→ **Task**:
Output the data below only from the line containing "focal_35mm: 44" up to and including the line containing "focal_mm: 22", exact and with the pictures left out.
── Data extract ──
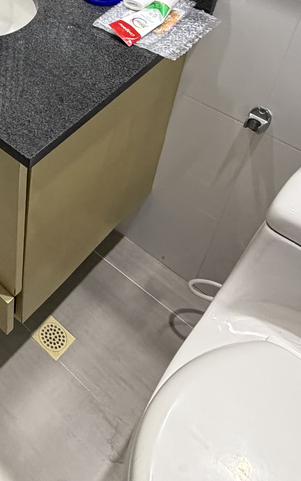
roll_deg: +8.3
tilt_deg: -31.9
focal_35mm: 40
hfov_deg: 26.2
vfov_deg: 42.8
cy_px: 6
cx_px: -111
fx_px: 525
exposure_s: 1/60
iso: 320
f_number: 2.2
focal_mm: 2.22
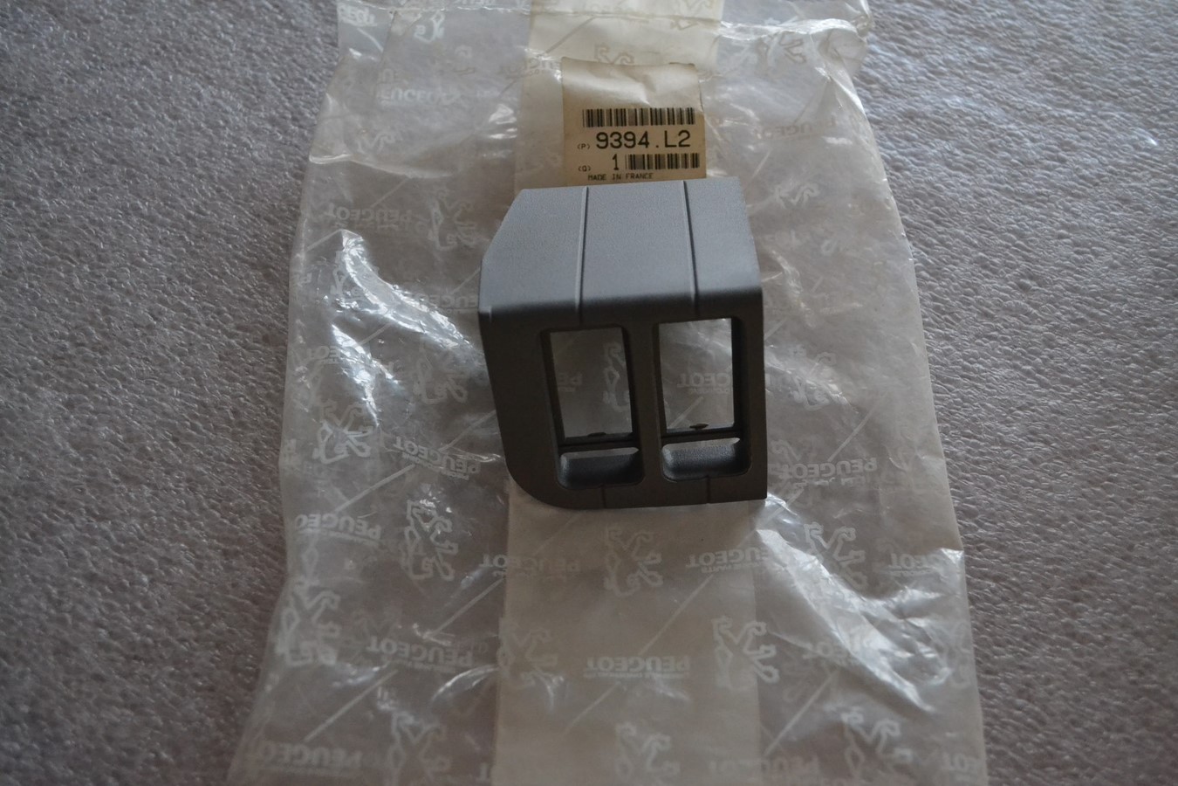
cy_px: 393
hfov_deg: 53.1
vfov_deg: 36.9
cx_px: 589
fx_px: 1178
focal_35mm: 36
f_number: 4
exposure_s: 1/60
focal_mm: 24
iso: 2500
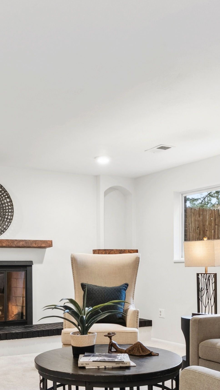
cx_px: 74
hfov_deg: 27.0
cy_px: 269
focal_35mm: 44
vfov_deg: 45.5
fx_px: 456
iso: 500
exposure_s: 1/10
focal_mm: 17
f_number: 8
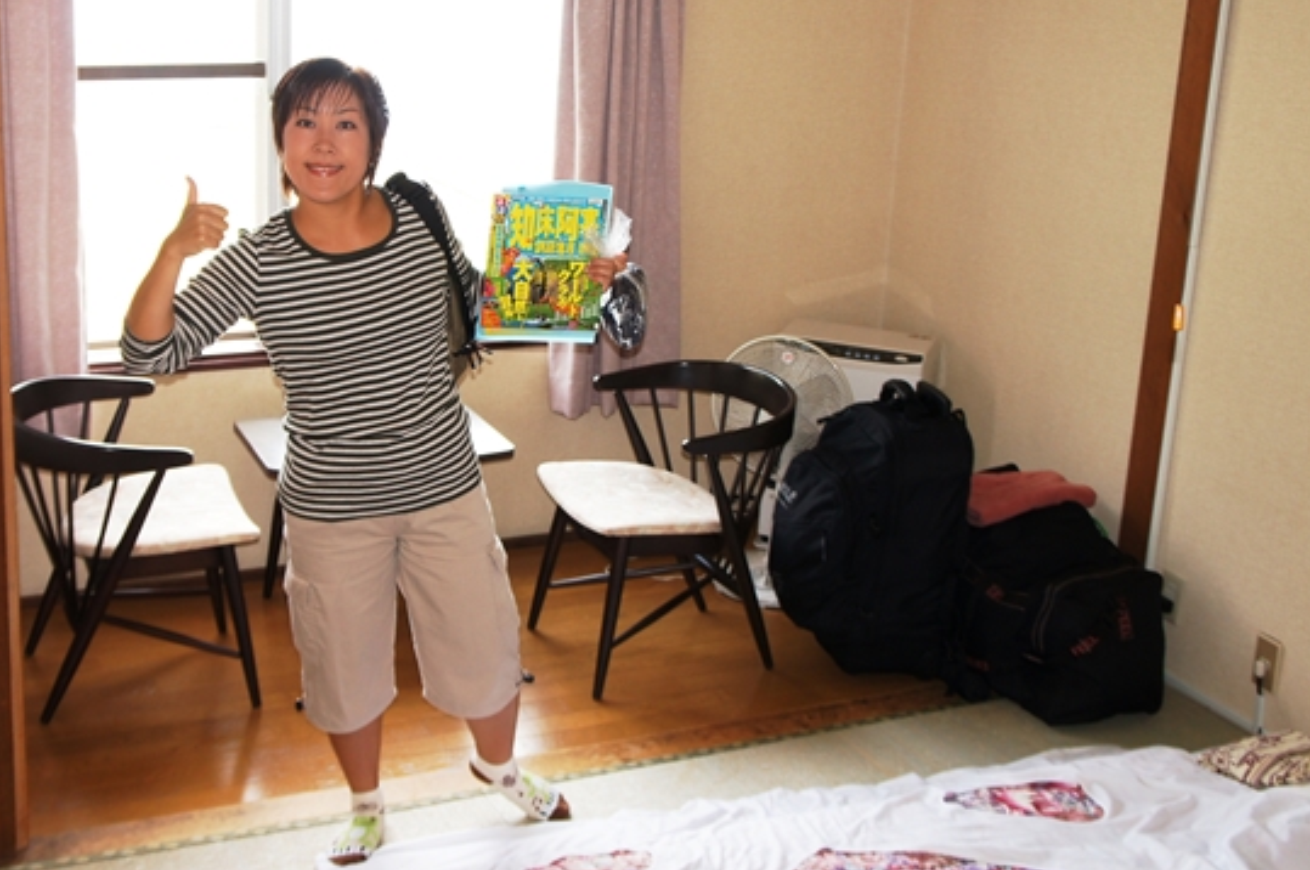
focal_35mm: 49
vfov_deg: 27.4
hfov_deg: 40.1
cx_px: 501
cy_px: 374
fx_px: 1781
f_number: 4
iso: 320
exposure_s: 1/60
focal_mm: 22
───
── Data extract ──
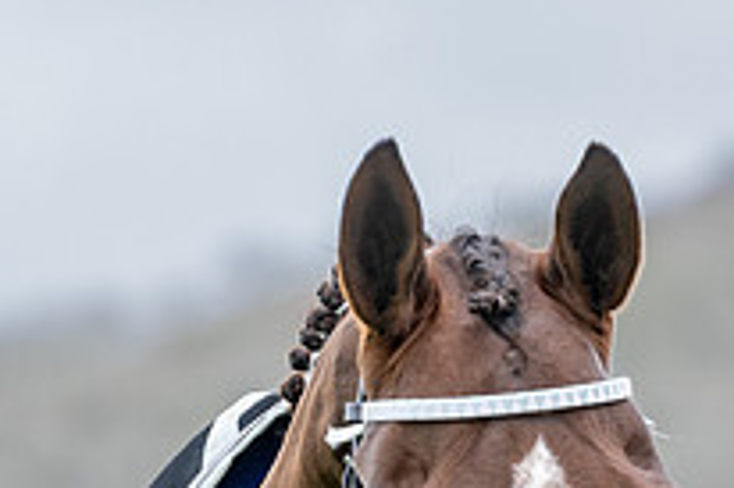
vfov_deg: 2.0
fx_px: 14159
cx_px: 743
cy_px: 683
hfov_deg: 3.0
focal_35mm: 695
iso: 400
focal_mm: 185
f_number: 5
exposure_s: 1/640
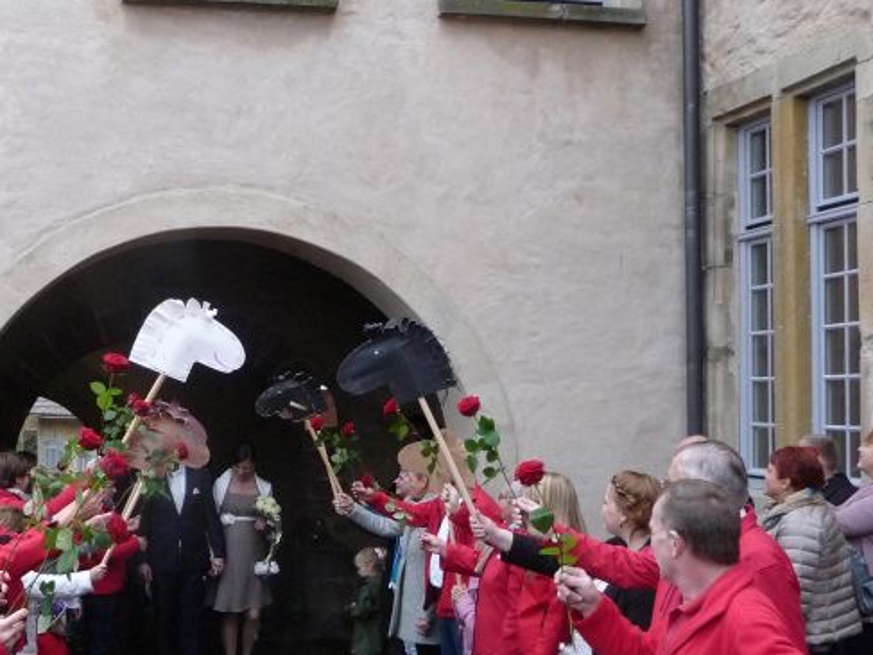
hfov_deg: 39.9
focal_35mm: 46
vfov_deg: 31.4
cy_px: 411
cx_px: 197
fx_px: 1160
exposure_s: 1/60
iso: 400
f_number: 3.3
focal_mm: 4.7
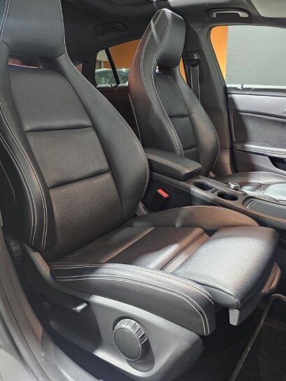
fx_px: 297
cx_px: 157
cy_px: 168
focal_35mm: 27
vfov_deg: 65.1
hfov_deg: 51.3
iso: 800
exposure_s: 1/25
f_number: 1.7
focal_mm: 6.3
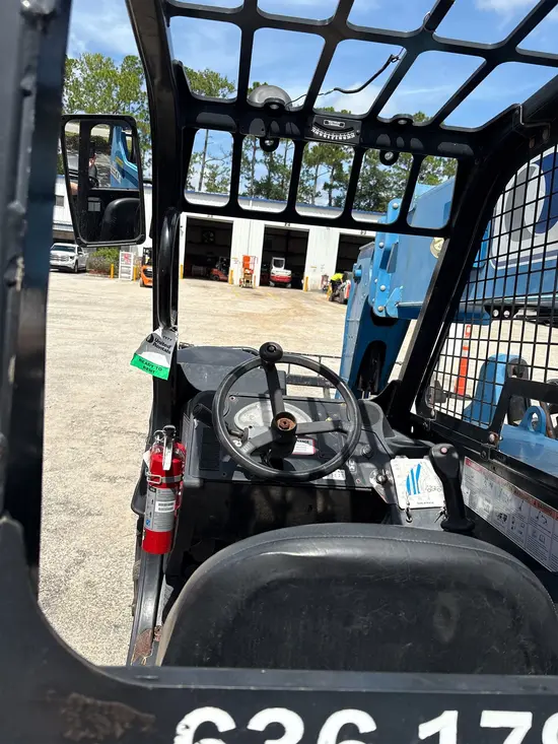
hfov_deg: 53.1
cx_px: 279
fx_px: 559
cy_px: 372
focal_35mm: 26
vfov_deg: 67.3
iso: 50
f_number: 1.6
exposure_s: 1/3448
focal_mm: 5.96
───
── Data extract ──
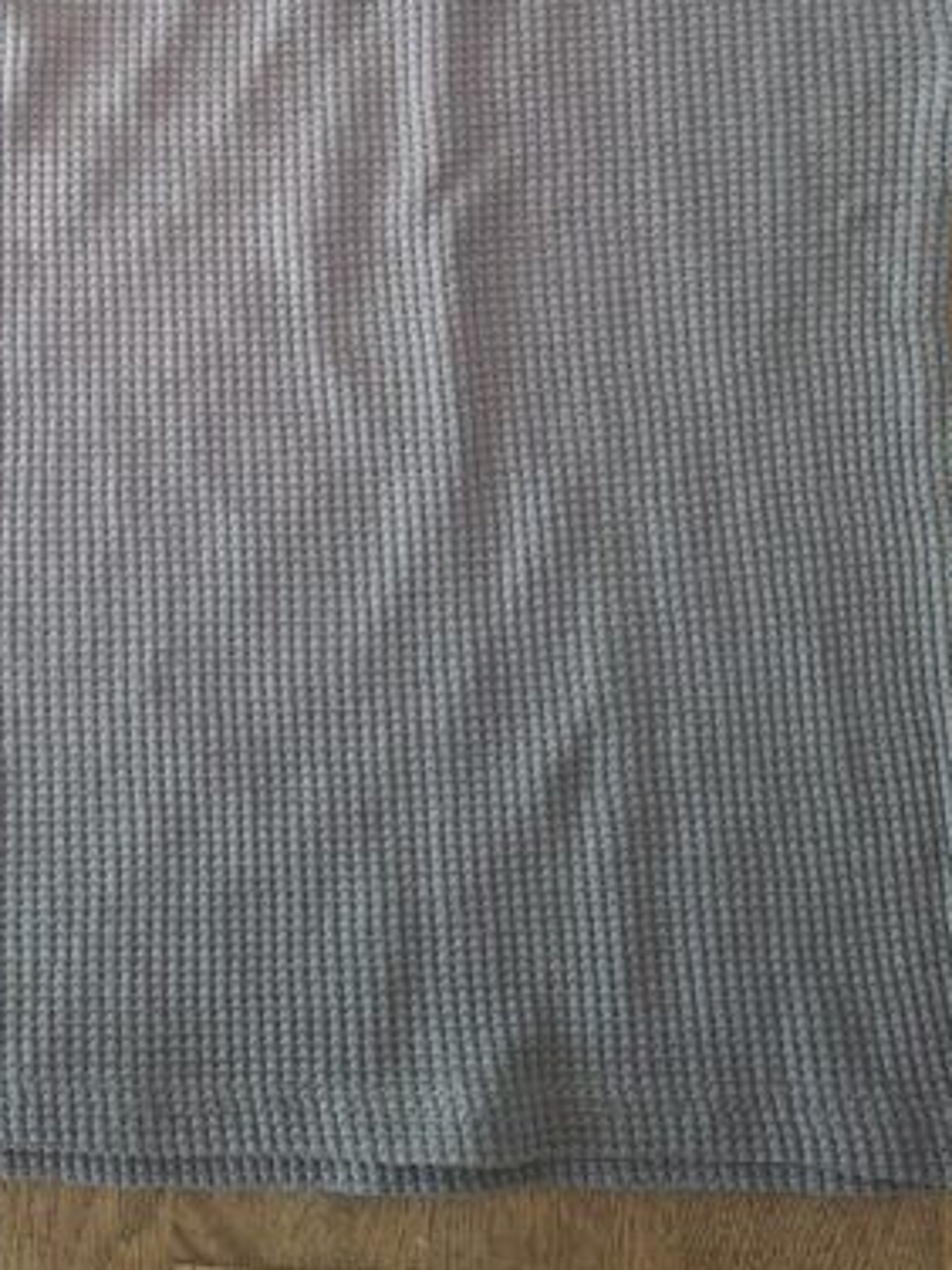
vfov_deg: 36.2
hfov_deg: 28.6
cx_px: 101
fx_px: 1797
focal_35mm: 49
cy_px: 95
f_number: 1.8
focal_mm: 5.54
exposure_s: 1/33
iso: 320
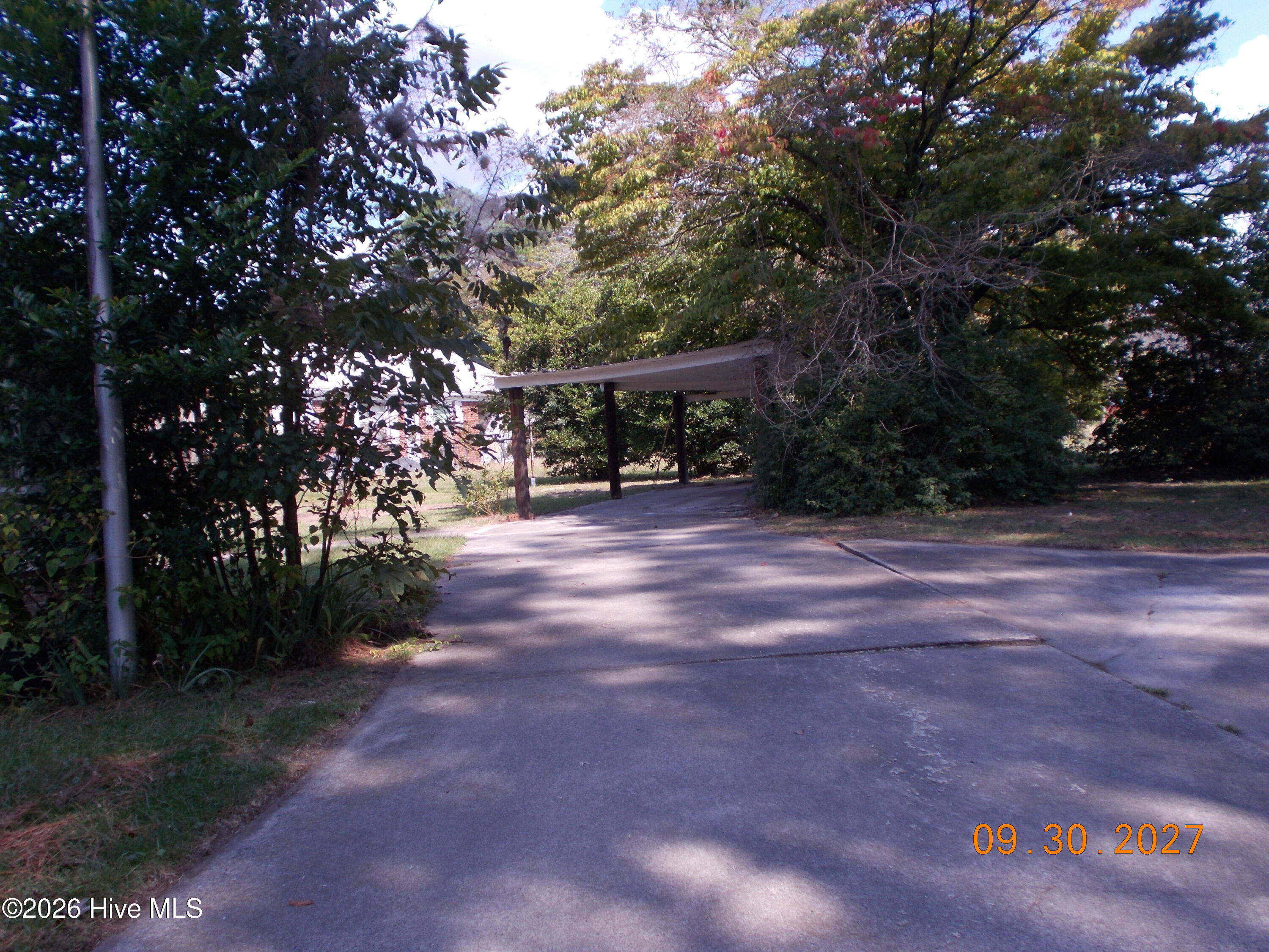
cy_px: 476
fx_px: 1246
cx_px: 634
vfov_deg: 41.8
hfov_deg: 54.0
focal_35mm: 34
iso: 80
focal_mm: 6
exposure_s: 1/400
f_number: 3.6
───
→ **Answer for this exercise**:
focal_35mm: 44
vfov_deg: 45.5
fx_px: 456
iso: 500
exposure_s: 1/10
focal_mm: 17
f_number: 8
focal_35mm: 49
vfov_deg: 27.4
hfov_deg: 40.1
cx_px: 501
cy_px: 374
fx_px: 1781
f_number: 4
iso: 320
exposure_s: 1/60
focal_mm: 22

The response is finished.